After twenty years of conflict and occupation, costing tens of thousands of lives and hundreds of billions of dollars, very little seems to have been achieved. The Taliban, whom the US-led NATO forces unseated in 2001, have returned to power seemingly undiminished.
Is this really a surprise though? What have most of the military interventions and adventures launched since the end of World War Two accomplished? Other than creating death and destruction and enmity, the only ones to have profited have been arms manufacturers and fossil fuel companies.
On face value, what we are seeing as a global population seems desperate and demoralising. It feels as if life and time and effort have been wasted. But with these feelings, I believe the world has learned many valuable lessons. If the world is now more reluctant in going to war, if governments think twice about launching military interventions, then all need not have been in vain.
Even more encouragingly, the NATO countries involved in Afghanistan over the past two decades have raced to open their arms to refugees; the realisation that their actions have led to those people requiring sanctuary abundantly clear. Media which have previously vilified and scapegoated migrants and asylum-seekers (quite often driven by The West’s military or economic actions in the first place) have markedly changed their tone about potential refugees from Afghanistan.
Many brave and dedicated service people, and even more innocent civilians, have paid the price of political decisions with their blood. The best we can do in their memory is not to repeat the same mistakes again. This responsibility, however, does not only lie with our governments. It lies with all of the people who elected them, and who they are accountable to: us. We, the people, must ensure our voices are loudly and clearly heard.
Thoughts have also turned to the women and girls of Afghanistan. What will become of their recent freedoms and participation in education, employment and government? At the moment, it is difficult to tell. The Taliban are presenting a very different face to the world than that prior to 2001. Their words have been conciliatory, measured. Their actions remain to be seen. We will be watching.
When showing concern for the rights of women, and girls, and of minorities, under the strict ideological rule of The Taliban, we are also obliged to do the same with countries such as Saudi Arabia, where The Taliban’s ideology originated and which has been creating a human catastrophe in Yemen over the past seven years with British and American equipment and munitions.

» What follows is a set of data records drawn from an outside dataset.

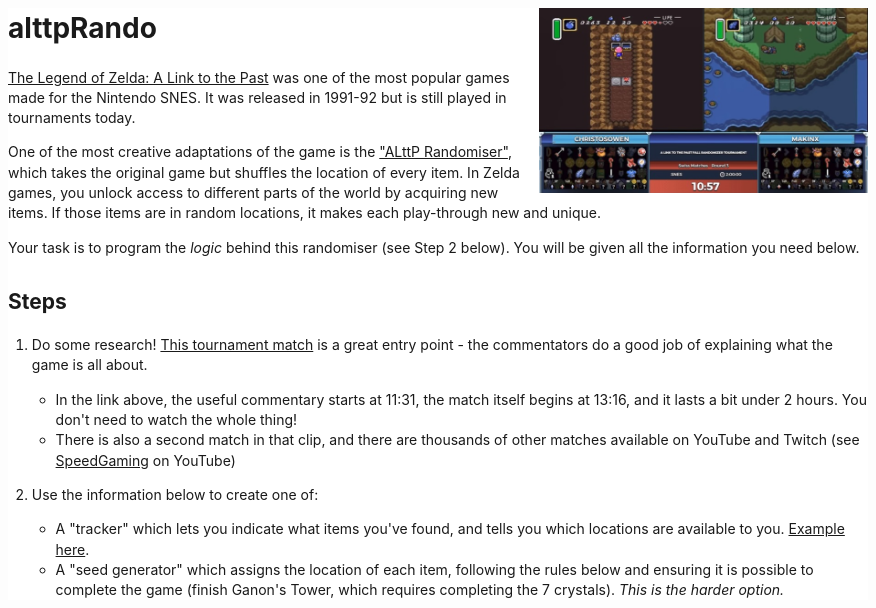 <img align="right" height="185px" src="alttpRando.jpg">

# alttpRando

[The Legend of Zelda: A Link to the Past](https://en.wikipedia.org/wiki/The_Legend_of_Zelda:_A_Link_to_the_Past) was one of the most popular games made for the Nintendo SNES. It was released in 1991-92 but is still played in tournaments today.

One of the most creative adaptations of the game is the ["ALttP Randomiser"](https://alttpr.com/), which takes the original game but shuffles the location of every item. In Zelda games, you unlock access to different parts of the world by acquiring new items. If those items are in random locations, it makes each play-through new and unique.

Your task is to program the *logic* behind this randomiser (see Step 2 below). You will be given all the information you need below.

## Steps

1. Do some research! [This tournament match](https://www.youtube.com/watch?v=ITpmGZGeCTo#t=11m31s) is a great entry point - the commentators do a good job of explaining what the game is all about.

    - In the link above, the useful commentary starts at 11:31, the match itself begins at 13:16, and it lasts a bit under 2 hours. You don't need to watch the whole thing!
    - There is also a second match in that clip, and there are thousands of other matches available on YouTube and Twitch (see [SpeedGaming](https://www.youtube.com/channel/UC-lm_blkZ_ujmRSwYcJY2ow) on YouTube)

2. Use the information below to create one of:

    - A "tracker" which lets you indicate what items you've found, and tells you which locations are available to you. [Example here](https://crossproduct42.github.io/alttprandohelper/tracker.html?mode=open&map).
    - A "seed generator" which assigns the location of each item, following the rules below and ensuring it is possible to complete the game (finish Ganon's Tower, which requires completing the 7 crystals). *This is the harder option.*
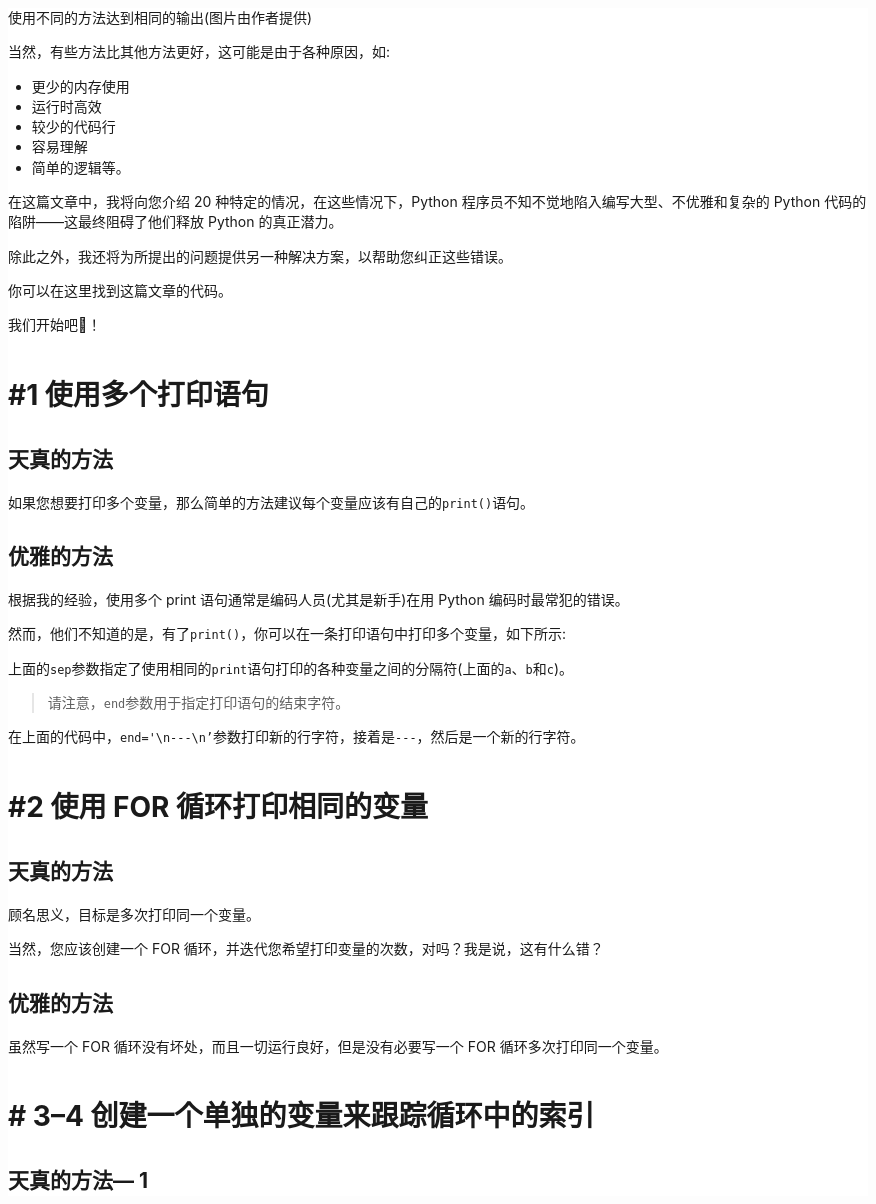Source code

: 使用不同的方法达到相同的输出(图片由作者提供)

当然，有些方法比其他方法更好，这可能是由于各种原因，如:

*   更少的内存使用
*   运行时高效
*   较少的代码行
*   容易理解
*   简单的逻辑等。

在这篇文章中，我将向您介绍 20 种特定的情况，在这些情况下，Python 程序员不知不觉地陷入编写大型、不优雅和复杂的 Python 代码的陷阱——这最终阻碍了他们释放 Python 的真正潜力。

除此之外，我还将为所提出的问题提供另一种解决方案，以帮助您纠正这些错误。

你可以在这里找到这篇文章的代码。

我们开始吧🚀！

# #1 使用多个打印语句

## 天真的方法

如果您想要打印多个变量，那么简单的方法建议每个变量应该有自己的`print()`语句。

## 优雅的方法

根据我的经验，使用多个 print 语句通常是编码人员(尤其是新手)在用 Python 编码时最常犯的错误。

然而，他们不知道的是，有了`print()`，你可以在一条打印语句中打印多个变量，如下所示:

上面的`sep`参数指定了使用相同的`print`语句打印的各种变量之间的分隔符(上面的`a`、`b`和`c`)。

> 请注意，`end`参数用于指定打印语句的结束字符。

在上面的代码中，`end='\n---\n’`参数打印新的行字符，接着是`---`，然后是一个新的行字符。

# #2 使用 FOR 循环打印相同的变量

## 天真的方法

顾名思义，目标是多次打印同一个变量。

当然，您应该创建一个 FOR 循环，并迭代您希望打印变量的次数，对吗？我是说，这有什么错？

## 优雅的方法

虽然写一个 FOR 循环没有坏处，而且一切运行良好，但是没有必要写一个 FOR 循环多次打印同一个变量。

# # 3–4 创建一个单独的变量来跟踪循环中的索引

## 天真的方法— 1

Lest we forget the role the US and UK played in the creation of The Taliban and Al Qaeda (as a force to undermine the former Soviet Union in the region), we bear responsibility in the outcomes we are witnessing. Let us stop excusing and arming and cosying up to these ‘allies’.
Perhaps now, after so much intervention and interference with truly appalling outcomes, we might finally come to realise that prioritising profit above people is no longer acceptable.
Once again, I’ll leave you with the words of the late Tony Benn:
If we can find the money to kill people, we can find the money to help people.